CNN journalist Manesh Shrestha has been at two hospitals in Kathmandu and seen five dead people, and many injured.

"As I ran outside the earthquake swung me, it put me off balance and I hit against the wall, and I got a deep cut."

However the journalist was turned away as hospital staff dealt with far more serious injuries.

"This is the second hospital I've come to and it is quite chaotic scenes out here. There have been broken bones, broken legs. People have been injured in the head."

"I came to one hospital and there dead bodies that were brought, and there dozens of people being treated outside in the open."

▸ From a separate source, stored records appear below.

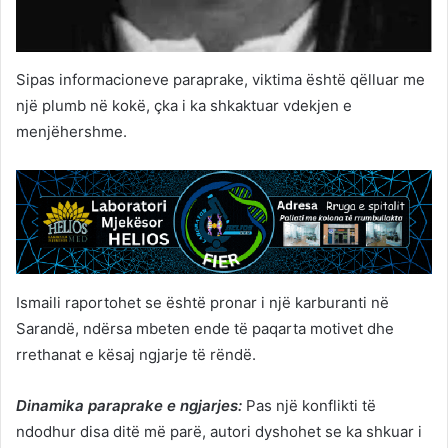
Sipas informacioneve paraprake, viktima është qëlluar me
një plumb në kokë, çka i ka shkaktuar vdekjen e
menjëhershme.
Ismaili raportohet se është pronar i një karburanti në
Sarandë, ndërsa mbeten ende të paqarta motivet dhe
rrethanat e kësaj ngjarje të rëndë.
Dinamika paraprake e ngjarjes:
Pas një konflikti të
ndodhur disa ditë më parë, autori dyshohet se ka shkuar i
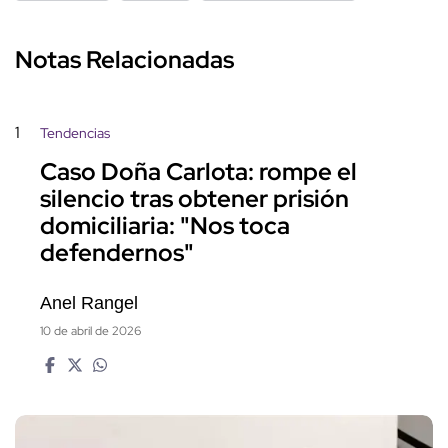
Notas Relacionadas
1
Tendencias
Caso Doña Carlota: rompe el
silencio tras obtener prisión
domiciliaria: "Nos toca
defendernos"
Anel Rangel
10 de abril de 2026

"The casualty rate will become bigger, will go higher now, that's definite."

Local journalist Kanak Mani says the earthquake was the big one Nepal has been waiting for.

"It was never-ending. The ground shook and swayed and it was never-ending. And then after that, many, many aftershocks which continue til now."

Mani is concerned about Nepal's remote villages.

"Houses have cracked or fallen, not only in the valley and urban streets but a large part of central Nepal has been hit by this quake and the word we have from the villages is that whole neighbourhoods and buildings are down."

Photojournalist Nayantara, who is in Nepal's second-largest city Pokhara, says the earthquake was huge.

We're all gathered on a tennis court which is the only open space available to us close by

"There's quite a lot of critical damage. The building that I was in has massive cracks in it. There was a construction site right next to use, and several of the walls have fallen off."